PROBLEM STATEMENT » What is needed is an exact copy of the records below, without the pictures.

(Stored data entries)
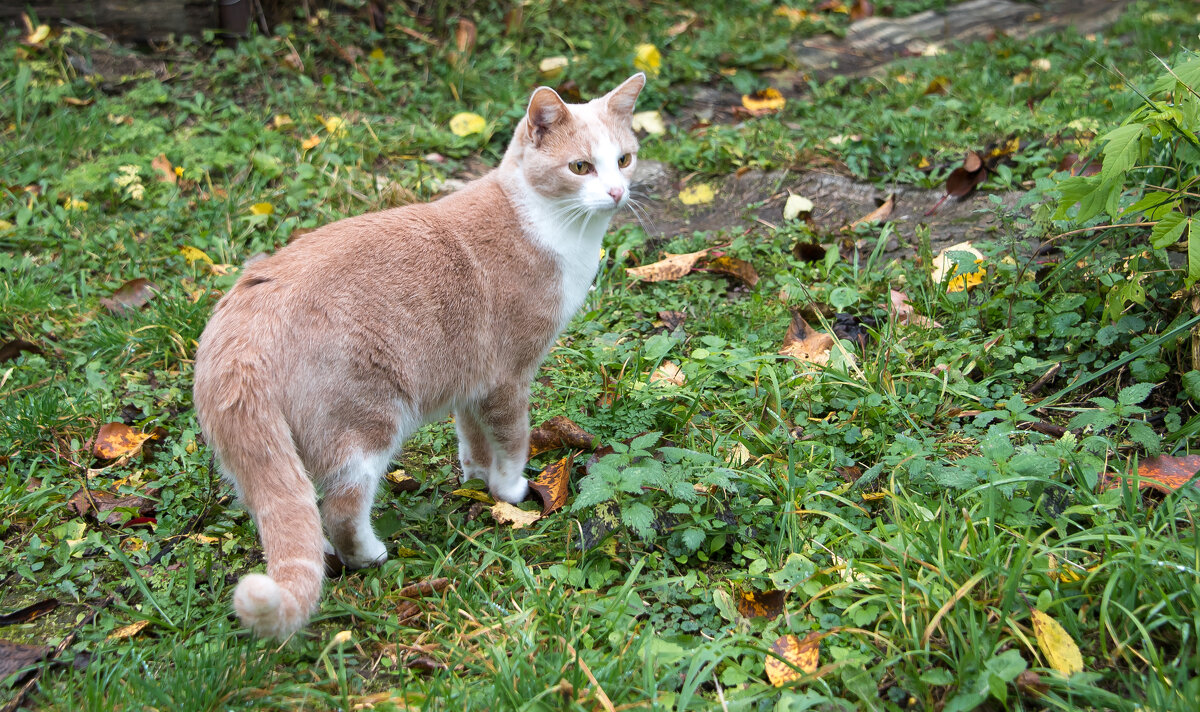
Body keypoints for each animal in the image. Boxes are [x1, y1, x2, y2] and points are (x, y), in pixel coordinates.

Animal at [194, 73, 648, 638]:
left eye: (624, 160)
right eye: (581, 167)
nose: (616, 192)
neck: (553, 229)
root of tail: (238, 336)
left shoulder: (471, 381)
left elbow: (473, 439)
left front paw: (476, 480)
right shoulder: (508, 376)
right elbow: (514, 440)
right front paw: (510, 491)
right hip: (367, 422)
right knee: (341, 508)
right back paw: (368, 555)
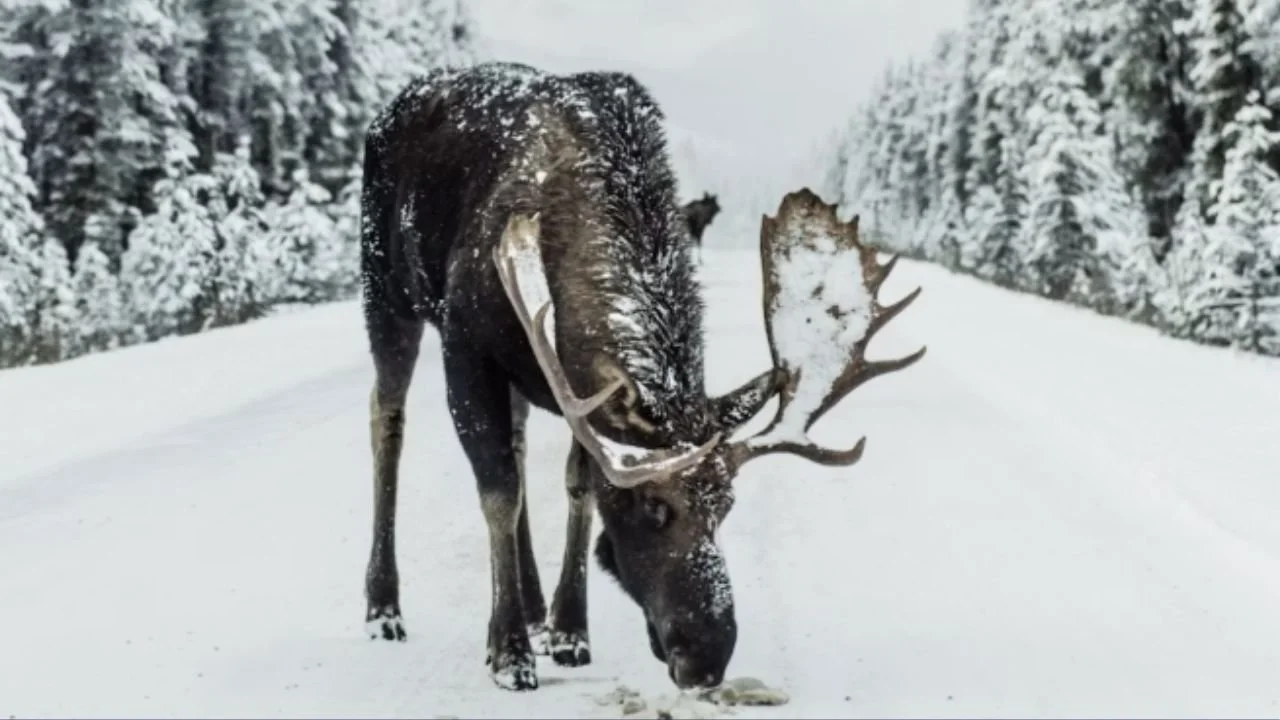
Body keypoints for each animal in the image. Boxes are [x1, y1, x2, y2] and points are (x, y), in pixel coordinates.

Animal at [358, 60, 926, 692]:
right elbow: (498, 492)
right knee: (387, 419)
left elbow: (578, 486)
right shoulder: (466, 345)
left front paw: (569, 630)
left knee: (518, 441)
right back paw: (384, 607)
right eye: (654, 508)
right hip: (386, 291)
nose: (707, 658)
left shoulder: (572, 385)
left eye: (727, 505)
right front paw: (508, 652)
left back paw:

PROBLEM SOLUTION »
Body keypoints for each animal in the image. Boxes are [x1, y1, x2, y2] and points are (x, y), in pixel coordinates.

Animal at [194, 73, 648, 638]:
left eye: (624, 160)
right eye: (581, 167)
nose: (616, 192)
neck: (553, 229)
root of tail: (238, 336)
left shoulder: (471, 381)
left elbow: (473, 439)
left front paw: (476, 480)
right shoulder: (508, 376)
right elbow: (514, 440)
right front paw: (510, 491)
right hip: (367, 422)
right knee: (341, 508)
right back paw: (368, 555)
Body keypoints for each animal in the image. Boxes are [x1, y1, x2, y2] and points are (x, y), in pixel coordinates.

Animal at [358, 60, 926, 692]:
right elbow: (498, 492)
right knee: (387, 419)
left elbow: (578, 486)
right shoulder: (466, 345)
left front paw: (569, 630)
left knee: (518, 441)
right back paw: (384, 607)
right eye: (654, 508)
right hip: (386, 291)
nose: (707, 658)
left shoulder: (572, 385)
left eye: (727, 505)
right front paw: (508, 652)
left back paw:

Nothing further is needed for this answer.